The most important caution is about the weapon used. Some reports, echoing Iranian state media and secondary coverage, say the ship was hit by an underwater drone. But Reuters’ reporting has so far used different language, describing attacks on fuel tankers in Iraqi waters as involving explosive-laden boats or sea drones, based on port officials, maritime security firms, and risk analysts. That means the broad fact of an attack is well supported, but the exact mechanism remains not independently settled in public reporting.

That distinction matters. An underwater drone, an explosive-laden surface boat, and a naval drone each imply different capabilities, different launch methods, and different defensive gaps. For now, the most careful phrasing is this: SAFESEA VISHNU was attacked near Iraq, but public reporting is still converging on whether the strike was carried out by an underwater drone, a surface suicide boat, or another kind of naval drone.

What is not in doubt is the human cost. The Indian Embassy in Baghdad said one Indian crew member died in the attack and that the remaining 15 Indian crew had been moved to safety. Indian media, citing the embassy and other officials, repeated that account, making it one of the few details confirmed directly by a government source rather than only by anonymous security reporting.

The attack also appears to have been part of a broader pattern, not a standalone event. Reuters reported that multiple vessels were struck in Gulf waters and the Strait of Hormuz area as the regional war intensified, with SAFESEA VISHNU and the Malta-flagged Zefyros among the ships hit in Iraqi waters. Separate reporting said Iraq’s oil terminals suspended operations after the attacks, underlining how quickly a security event can spill into energy logistics and export flows.

Iraq’s state oil marketer, as cited in multiple reports, said SAFESEA VISHNU had been chartered by an Iraqi company and was attacked in the ship-to-ship loading area within Iraqi territorial waters. That detail is significant because it places the incident not in a vague offshore battle zone, but in an area closely tied to Iraq’s export infrastructure. The result is a sharper question for global markets: if tankers can be hit near Iraqi loading operations, then shipping risk is no longer confined to the narrowest part of the Strait of Hormuz alone.

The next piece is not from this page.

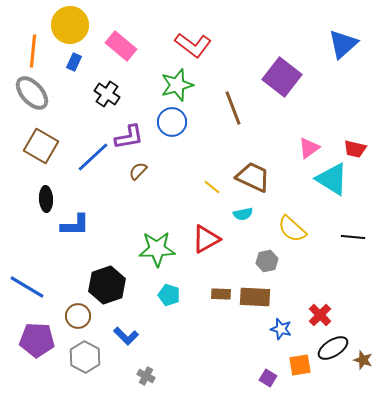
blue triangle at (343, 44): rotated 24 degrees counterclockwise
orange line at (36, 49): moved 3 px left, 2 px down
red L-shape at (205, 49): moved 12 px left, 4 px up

This is why the attack matters beyond one vessel. The Gulf is a core artery for the global oil trade, and shipping disruption in or near Iraqi and Hormuz-linked waters can quickly raise insurance costs, delay loadings, and force operators to reconsider routes or anchorage decisions. Reuters has already reported that the wider conflict has pushed merchant ships onto the front lines and strained efforts to protect commercial traffic.

There is also a geopolitical layer that still needs careful handling. Many reports frame the incident as an Iranian attack, and Reuters has said preliminary investigation and maritime-security assessments point to Iranian explosive-laden craft in related strikes. But attribution in fast-moving maritime warfare is often revised as forensic evidence, imagery analysis, and official investigations develop. That is another reason not to overstate the underwater-drone claim as settled fact.

For readers trying to separate confirmed fact from early-war noise, the current picture is straightforward. Confirmed: SAFESEA VISHNU was attacked near Basra in Iraqi waters; the ship is Marshall Islands-flagged; one Indian crew member was killed; Indian crew were evacuated; and the incident is part of a widening maritime security crisis. Not yet conclusively confirmed in public reporting: whether the strike was specifically an underwater drone attack, a surface suicide boat attack, or another form of naval drone strike.

That unresolved detail will matter for navies, insurers, tanker operators, and oil markets alike. But even before investigators settle the weapon type, the strategic message is already clear: commercial tankers operating near Iraq and the Gulf’s export lanes are now exposed to a much broader spectrum of threats than traditional missile or mine risk alone.